[24.fevereiro.2008]

um carro atravessa a grande velocidade a avenida como se a aceleração das partículas o fizesse sair do presente. lá dentro não vão pessoas mas sim fantasmas. não dos habituais. não daqueles que têm alma mas não têm corpo. estes são precisamente o contrário. têm corpo, falta-lhes a alma.
a fuga do presente. talvez seja por isso que as pessoas correm no dia-a-dia. pela ânsia de fugir e conseguir estar em todo o lado menos aqui. procuram, na ausência deste pedaço claustrofóbico de tempo e espaço a que alguém decidiu chamar agora, a salvação.
já anoiteceu. através da vitrina do café álvaro observa os movimentos irregulares dos corpos que passam na rua. com atenção e sem demoras. ele sabe que só assim se pode ver o que é realmente importante. repara como estes deixam um rasto quase invisível à sua passagem. uma sombra negra que lhes sai dos pés e vai sujando a calçada. são os restos de sonhos e aspirações que vão morrendo que alimentam essa sombra.
e álvaro vê como os corpos se vão atolando na sombra. é espessa e limita cada vez mais os movimentos. ninguém se parece importar. já são poucos os que ainda se lembram do propósito, do estado final para o qual devíamos caminhar. quando chove preocupamo-nos em olhar o chão e amaldiçoar a chuva quando devíamos olhar para cima e procura entender de onde vem. 'o que é que andamos cá a fazer? e o que estamos a fazer nesse sentido?' pergunta álvaro para o dono do café enquanto sai porta fora.
chegou o fim do dia e os passeios da cidade são da cor do alcatrão.

16 comentários:

Em Bicos de Pés disse...

Em resposta ao teu comentário, idem.
Outra coisa: gosto do nome que deste ao teu espaço.
E boas palavras.

Joana Amoêdo disse...

Uma mistura de David Lynch com Vergílio Ferreira, perdoa a comparação.

Andreia disse...

É um bom excerto para o(s) dia(s) de hoje.
dá um vazio ao pensar em dias assim…parece que muita coisa já partiu, que alguns foram levados pela sombra e o que restou ficou a deambular.
Continua…estou contigo* (:

Andreia disse...

Sim, talvez seja mesmo por isso que corremos tanto e sem sentido: porque procuramos salvação.

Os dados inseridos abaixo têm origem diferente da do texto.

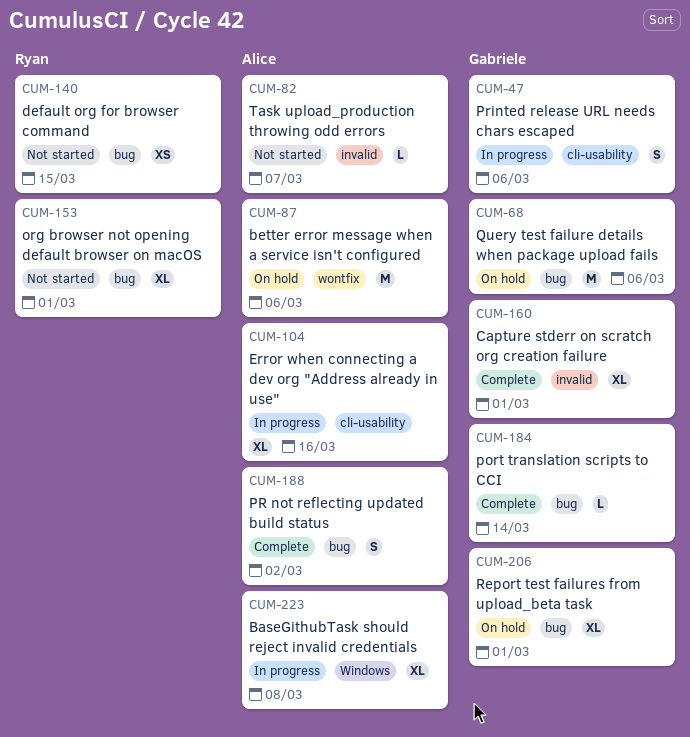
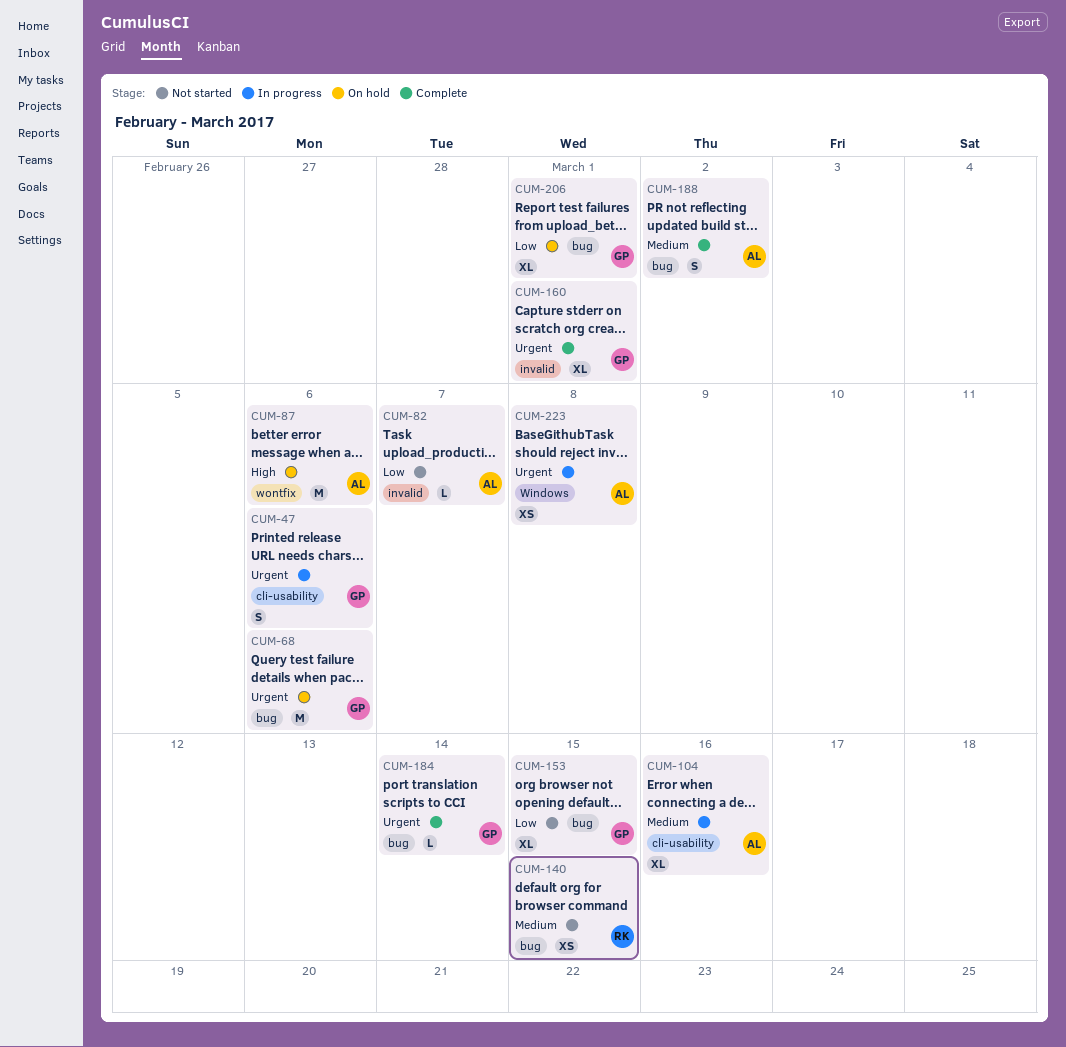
CUM-153, owner: Ryan -> Gabriele
CUM-153, due: Mar 1 -> Mar 15
CUM-223, estimate: XL -> XS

Não nos damos conta que se calhar bastava parar...
Beijinho!

telma disse...

hoje sinto-me um fantasma. *

gnoveva disse...

a última frase só me soa à oposição de: o sol brilha, a relva é verde. que lindo.

Unknown disse...
Este comentário foi removido pelo autor.
Mikael disse...

Simplesmente, Bom!

Maria disse...

Acho que os passeios da vida são da cor do alcatrão também.

Muito bom.

maria inês disse...

obrigada! e dá vida a esta tua cidade.

Unknown disse...

desde que escreveste este post, que abro e fecho este quadradinho, sem conseguir deixar um comentário.... hoje olhei para mim e vi só uma sombra que há muito se prendeu em mim... já não procuro a salvação há muito tempo, mas esta sombra asfixia...sou apenas mais um corpo, como tu dizes, sem alma...

s. disse...

em bicos de pés: obrigado.o nome do espaço é do ary.

debbie harry: desta vez perdoo-te o facto de me comparares a duas grandes referências culturais mas para a próxima não sei (;

andreia: também acho. tem feito muito sentido para mim ultimamente. eu vou continuando. devagarinhos.

andreia ferreira: então porque é que sabendo disso continuamos a correr?

telma: 'do something pretty while you can
don't fall asleep
skating a pirouette on ice is cool'

é o que eu tento pensar sempre que me sinto assim.

gnoveva: acabo sempre por nunca entender o significado dos teus comentários :x

mikael: obrigado.

dr. strangeluv: eu acho que são os mesmos.

inês mega: vai tendo vida mas neste momento a vida é lá fora e nem sempre consigo interiorizar as coisas e transpô-las para aqui.

liliana: se bem que tenho que admitir que gosto dos vossos comentários não existe qualquer obrigação (: e que tens (e temos) que fazer para perder a sombra e ganhar alma?

Cometa 2000 disse...

gostei da tensão.

duro!

s. disse...

cometa 2000: ando muito descrente em muita coisa o que me vai deixando zangado com as pessoas. talvez seja por isso que o texto tenha ficado assim.

rummy_ disse...

gosto do "abstracto" q paira nos teus textos. dá a sensação q cada pessoa pode ver uma imensidao de coisas nas palavras.

s. disse...

rummy: não sou muito dado a narrativas descritivas já reparei. cada um vê o que quer. e gosto disso.